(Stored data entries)

Content starts

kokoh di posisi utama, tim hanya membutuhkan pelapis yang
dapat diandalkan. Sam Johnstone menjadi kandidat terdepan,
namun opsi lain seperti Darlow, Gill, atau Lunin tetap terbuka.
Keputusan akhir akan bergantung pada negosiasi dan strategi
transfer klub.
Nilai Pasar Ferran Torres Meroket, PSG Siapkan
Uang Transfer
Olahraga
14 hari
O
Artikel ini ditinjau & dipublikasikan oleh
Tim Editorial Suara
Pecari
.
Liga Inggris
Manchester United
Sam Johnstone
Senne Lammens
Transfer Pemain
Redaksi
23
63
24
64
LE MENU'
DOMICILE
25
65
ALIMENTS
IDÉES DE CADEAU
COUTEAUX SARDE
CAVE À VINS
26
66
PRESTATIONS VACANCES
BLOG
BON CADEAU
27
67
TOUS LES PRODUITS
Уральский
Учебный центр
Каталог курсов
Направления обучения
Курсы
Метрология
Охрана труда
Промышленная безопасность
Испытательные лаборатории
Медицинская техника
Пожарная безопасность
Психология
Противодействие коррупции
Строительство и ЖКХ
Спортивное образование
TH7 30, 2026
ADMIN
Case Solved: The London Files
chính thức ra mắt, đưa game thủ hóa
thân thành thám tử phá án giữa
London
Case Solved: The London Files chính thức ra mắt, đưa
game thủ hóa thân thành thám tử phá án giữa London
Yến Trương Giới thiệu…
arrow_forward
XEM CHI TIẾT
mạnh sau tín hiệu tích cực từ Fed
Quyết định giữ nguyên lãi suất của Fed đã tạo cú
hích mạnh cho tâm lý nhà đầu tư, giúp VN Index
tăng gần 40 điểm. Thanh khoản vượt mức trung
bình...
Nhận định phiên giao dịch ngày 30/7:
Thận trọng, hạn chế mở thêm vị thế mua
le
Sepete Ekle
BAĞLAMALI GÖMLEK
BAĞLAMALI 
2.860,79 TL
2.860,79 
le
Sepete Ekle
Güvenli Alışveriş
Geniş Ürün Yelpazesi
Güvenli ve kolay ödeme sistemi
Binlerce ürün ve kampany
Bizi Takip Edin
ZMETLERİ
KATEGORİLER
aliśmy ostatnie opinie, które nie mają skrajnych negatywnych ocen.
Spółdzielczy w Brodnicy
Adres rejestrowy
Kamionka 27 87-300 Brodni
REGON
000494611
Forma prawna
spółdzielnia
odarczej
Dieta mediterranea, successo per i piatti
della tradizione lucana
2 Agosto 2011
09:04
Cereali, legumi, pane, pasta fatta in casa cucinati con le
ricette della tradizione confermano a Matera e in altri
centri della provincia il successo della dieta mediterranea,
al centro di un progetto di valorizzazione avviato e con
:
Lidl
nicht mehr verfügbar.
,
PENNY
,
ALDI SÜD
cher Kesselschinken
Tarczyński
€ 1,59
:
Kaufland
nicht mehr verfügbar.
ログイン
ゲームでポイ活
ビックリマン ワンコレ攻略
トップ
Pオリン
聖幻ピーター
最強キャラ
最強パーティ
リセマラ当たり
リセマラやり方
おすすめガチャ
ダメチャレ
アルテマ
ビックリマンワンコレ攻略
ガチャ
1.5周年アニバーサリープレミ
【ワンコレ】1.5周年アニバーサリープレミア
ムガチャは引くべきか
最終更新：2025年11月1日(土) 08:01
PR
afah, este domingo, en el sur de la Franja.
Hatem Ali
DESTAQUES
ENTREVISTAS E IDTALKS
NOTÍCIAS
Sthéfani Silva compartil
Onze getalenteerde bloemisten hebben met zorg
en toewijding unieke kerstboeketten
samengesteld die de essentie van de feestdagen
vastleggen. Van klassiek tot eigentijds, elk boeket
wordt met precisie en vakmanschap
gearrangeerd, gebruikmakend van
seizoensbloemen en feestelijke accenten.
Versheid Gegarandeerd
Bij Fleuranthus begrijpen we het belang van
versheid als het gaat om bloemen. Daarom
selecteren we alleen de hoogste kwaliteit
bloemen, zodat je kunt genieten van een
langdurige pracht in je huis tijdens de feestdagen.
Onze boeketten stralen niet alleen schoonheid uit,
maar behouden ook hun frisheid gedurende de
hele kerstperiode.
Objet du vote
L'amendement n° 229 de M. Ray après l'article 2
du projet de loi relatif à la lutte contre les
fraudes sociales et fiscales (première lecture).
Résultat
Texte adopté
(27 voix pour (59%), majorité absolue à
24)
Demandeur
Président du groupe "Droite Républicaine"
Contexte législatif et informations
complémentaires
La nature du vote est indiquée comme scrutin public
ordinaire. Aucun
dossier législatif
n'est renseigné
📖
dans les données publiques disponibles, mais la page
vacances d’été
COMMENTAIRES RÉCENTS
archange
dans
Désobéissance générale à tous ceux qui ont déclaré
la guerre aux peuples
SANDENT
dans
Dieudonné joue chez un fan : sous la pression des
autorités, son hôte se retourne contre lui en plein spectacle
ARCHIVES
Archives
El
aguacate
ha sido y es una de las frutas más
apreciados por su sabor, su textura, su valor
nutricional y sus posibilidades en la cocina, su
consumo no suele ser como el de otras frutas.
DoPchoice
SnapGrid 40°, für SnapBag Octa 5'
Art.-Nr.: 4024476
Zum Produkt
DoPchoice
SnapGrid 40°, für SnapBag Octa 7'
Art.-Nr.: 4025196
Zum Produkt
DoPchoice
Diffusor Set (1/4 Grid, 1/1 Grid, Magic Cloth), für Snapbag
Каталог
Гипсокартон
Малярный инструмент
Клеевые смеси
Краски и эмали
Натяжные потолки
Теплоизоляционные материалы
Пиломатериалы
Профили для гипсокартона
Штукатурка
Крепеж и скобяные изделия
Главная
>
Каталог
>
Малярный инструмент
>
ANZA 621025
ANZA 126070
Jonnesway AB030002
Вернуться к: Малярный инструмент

Content ends

Prompt: Take the entries above and write them out again unchanged.

Solution for this task:
kokoh di posisi utama, tim hanya membutuhkan pelapis yang
dapat diandalkan. Sam Johnstone menjadi kandidat terdepan,
namun opsi lain seperti Darlow, Gill, atau Lunin tetap terbuka.
Keputusan akhir akan bergantung pada negosiasi dan strategi
transfer klub.
Nilai Pasar Ferran Torres Meroket, PSG Siapkan
Uang Transfer
Olahraga
14 hari
O
Artikel ini ditinjau & dipublikasikan oleh
Tim Editorial Suara
Pecari
.
Liga Inggris
Manchester United
Sam Johnstone
Senne Lammens
Transfer Pemain
Redaksi
23
63
24
64
LE MENU'
DOMICILE
25
65
ALIMENTS
IDÉES DE CADEAU
COUTEAUX SARDE
CAVE À VINS
26
66
PRESTATIONS VACANCES
BLOG
BON CADEAU
27
67
TOUS LES PRODUITS
Уральский
Учебный центр
Каталог курсов
Направления обучения
Курсы
Метрология
Охрана труда
Промышленная безопасность
Испытательные лаборатории
Медицинская техника
Пожарная безопасность
Психология
Противодействие коррупции
Строительство и ЖКХ
Спортивное образование
TH7 30, 2026
ADMIN
Case Solved: The London Files
chính thức ra mắt, đưa game thủ hóa
thân thành thám tử phá án giữa
London
Case Solved: The London Files chính thức ra mắt, đưa
game thủ hóa thân thành thám tử phá án giữa London
Yến Trương Giới thiệu…
arrow_forward
XEM CHI TIẾT
mạnh sau tín hiệu tích cực từ Fed
Quyết định giữ nguyên lãi suất của Fed đã tạo cú
hích mạnh cho tâm lý nhà đầu tư, giúp VN Index
tăng gần 40 điểm. Thanh khoản vượt mức trung
bình...
Nhận định phiên giao dịch ngày 30/7:
Thận trọng, hạn chế mở thêm vị thế mua
le
Sepete Ekle
BAĞLAMALI GÖMLEK
BAĞLAMALI 
2.860,79 TL
2.860,79 
le
Sepete Ekle
Güvenli Alışveriş
Geniş Ürün Yelpazesi
Güvenli ve kolay ödeme sistemi
Binlerce ürün ve kampany
Bizi Takip Edin
ZMETLERİ
KATEGORİLER
aliśmy ostatnie opinie, które nie mają skrajnych negatywnych ocen.
Spółdzielczy w Brodnicy
Adres rejestrowy
Kamionka 27 87-300 Brodni
REGON
000494611
Forma prawna
spółdzielnia
odarczej
Dieta mediterranea, successo per i piatti
della tradizione lucana
2 Agosto 2011
09:04
Cereali, legumi, pane, pasta fatta in casa cucinati con le
ricette della tradizione confermano a Matera e in altri
centri della provincia il successo della dieta mediterranea,
al centro di un progetto di valorizzazione avviato e con
:
Lidl
nicht mehr verfügbar.
,
PENNY
,
ALDI SÜD
cher Kesselschinken
Tarczyński
€ 1,59
:
Kaufland
nicht mehr verfügbar.
ログイン
ゲームでポイ活
ビックリマン ワンコレ攻略
トップ
Pオリン
聖幻ピーター
最強キャラ
最強パーティ
リセマラ当たり
リセマラやり方
おすすめガチャ
ダメチャレ
アルテマ
ビックリマンワンコレ攻略
ガチャ
1.5周年アニバーサリープレミ
【ワンコレ】1.5周年アニバーサリープレミア
ムガチャは引くべきか
最終更新：2025年11月1日(土) 08:01
PR
afah, este domingo, en el sur de la Franja.
Hatem Ali
DESTAQUES
ENTREVISTAS E IDTALKS
NOTÍCIAS
Sthéfani Silva compartil
Onze getalenteerde bloemisten hebben met zorg
en toewijding unieke kerstboeketten
samengesteld die de essentie van de feestdagen
vastleggen. Van klassiek tot eigentijds, elk boeket
wordt met precisie en vakmanschap
gearrangeerd, gebruikmakend van
seizoensbloemen en feestelijke accenten.
Versheid Gegarandeerd
Bij Fleuranthus begrijpen we het belang van
versheid als het gaat om bloemen. Daarom
selecteren we alleen de hoogste kwaliteit
bloemen, zodat je kunt genieten van een
langdurige pracht in je huis tijdens de feestdagen.
Onze boeketten stralen niet alleen schoonheid uit,
maar behouden ook hun frisheid gedurende de
hele kerstperiode.
Objet du vote
L'amendement n° 229 de M. Ray après l'article 2
du projet de loi relatif à la lutte contre les
fraudes sociales et fiscales (première lecture).
Résultat
Texte adopté
(27 voix pour (59%), majorité absolue à
24)
Demandeur
Président du groupe "Droite Républicaine"
Contexte législatif et informations
complémentaires
La nature du vote est indiquée comme scrutin public
ordinaire. Aucun
dossier législatif
n'est renseigné
📖
dans les données publiques disponibles, mais la page
vacances d’été
COMMENTAIRES RÉCENTS
archange
dans
Désobéissance générale à tous ceux qui ont déclaré
la guerre aux peuples
SANDENT
dans
Dieudonné joue chez un fan : sous la pression des
autorités, son hôte se retourne contre lui en plein spectacle
ARCHIVES
Archives
El
aguacate
ha sido y es una de las frutas más
apreciados por su sabor, su textura, su valor
nutricional y sus posibilidades en la cocina, su
consumo no suele ser como el de otras frutas.
DoPchoice
SnapGrid 40°, für SnapBag Octa 5'
Art.-Nr.: 4024476
Zum Produkt
DoPchoice
SnapGrid 40°, für SnapBag Octa 7'
Art.-Nr.: 4025196
Zum Produkt
DoPchoice
Diffusor Set (1/4 Grid, 1/1 Grid, Magic Cloth), für Snapbag
Каталог
Гипсокартон
Малярный инструмент
Клеевые смеси
Краски и эмали
Натяжные потолки
Теплоизоляционные материалы
Пиломатериалы
Профили для гипсокартона
Штукатурка
Крепеж и скобяные изделия
Главная
>
Каталог
>
Малярный инструмент
>
ANZA 621025
ANZA 126070
Jonnesway AB030002
Вернуться к: Малярный инструмент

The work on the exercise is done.